*The task*.
Pull every line with "carcinoma" from the entries below.

BEGIN Information shown

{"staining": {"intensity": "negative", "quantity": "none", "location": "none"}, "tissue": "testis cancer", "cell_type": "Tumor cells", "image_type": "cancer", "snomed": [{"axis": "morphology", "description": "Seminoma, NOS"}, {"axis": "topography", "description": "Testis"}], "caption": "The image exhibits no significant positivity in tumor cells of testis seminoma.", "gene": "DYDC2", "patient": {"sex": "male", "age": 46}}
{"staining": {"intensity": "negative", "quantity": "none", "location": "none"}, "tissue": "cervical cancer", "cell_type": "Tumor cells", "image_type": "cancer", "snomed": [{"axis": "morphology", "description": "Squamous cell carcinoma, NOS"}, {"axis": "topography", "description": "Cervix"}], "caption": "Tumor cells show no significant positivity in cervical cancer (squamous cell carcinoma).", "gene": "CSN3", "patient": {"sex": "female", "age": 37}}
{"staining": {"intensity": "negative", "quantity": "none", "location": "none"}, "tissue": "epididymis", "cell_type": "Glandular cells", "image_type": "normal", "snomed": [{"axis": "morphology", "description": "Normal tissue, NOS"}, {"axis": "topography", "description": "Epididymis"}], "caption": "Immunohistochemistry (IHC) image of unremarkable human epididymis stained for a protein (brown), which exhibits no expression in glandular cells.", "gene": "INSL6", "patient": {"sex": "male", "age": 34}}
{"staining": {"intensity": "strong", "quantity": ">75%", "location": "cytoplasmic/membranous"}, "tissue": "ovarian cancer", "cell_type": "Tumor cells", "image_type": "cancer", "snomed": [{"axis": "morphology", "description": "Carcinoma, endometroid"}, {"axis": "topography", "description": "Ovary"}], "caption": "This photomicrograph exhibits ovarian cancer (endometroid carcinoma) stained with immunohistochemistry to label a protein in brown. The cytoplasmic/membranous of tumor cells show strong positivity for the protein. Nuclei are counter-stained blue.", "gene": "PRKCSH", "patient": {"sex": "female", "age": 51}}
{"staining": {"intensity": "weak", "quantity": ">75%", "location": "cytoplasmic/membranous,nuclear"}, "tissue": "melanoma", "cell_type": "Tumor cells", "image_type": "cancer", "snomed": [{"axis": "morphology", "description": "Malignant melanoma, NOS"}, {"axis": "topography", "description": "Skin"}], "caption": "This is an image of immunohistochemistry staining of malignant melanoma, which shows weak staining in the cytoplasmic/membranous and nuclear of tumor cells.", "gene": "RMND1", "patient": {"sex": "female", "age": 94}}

END Information shown

*Solution below*.
{"staining": {"intensity": "negative", "quantity": "none", "location": "none"}, "tissue": "cervical cancer", "cell_type": "Tumor cells", "image_type": "cancer", "snomed": [{"axis": "morphology", "description": "Squamous cell carcinoma, NOS"}, {"axis": "topography", "description": "Cervix"}], "caption": "Tumor cells show no significant positivity in cervical cancer (squamous cell carcinoma).", "gene": "CSN3", "patient": {"sex": "female", "age": 37}}
{"staining": {"intensity": "strong", "quantity": ">75%", "location": "cytoplasmic/membranous"}, "tissue": "ovarian cancer", "cell_type": "Tumor cells", "image_type": "cancer", "snomed": [{"axis": "morphology", "description": "Carcinoma, endometroid"}, {"axis": "topography", "description": "Ovary"}], "caption": "This photomicrograph exhibits ovarian cancer (endometroid carcinoma) stained with immunohistochemistry to label a protein in brown. The cytoplasmic/membranous of tumor cells show strong positivity for the protein. Nuclei are counter-stained blue.", "gene": "PRKCSH", "patient": {"sex": "female", "age": 51}}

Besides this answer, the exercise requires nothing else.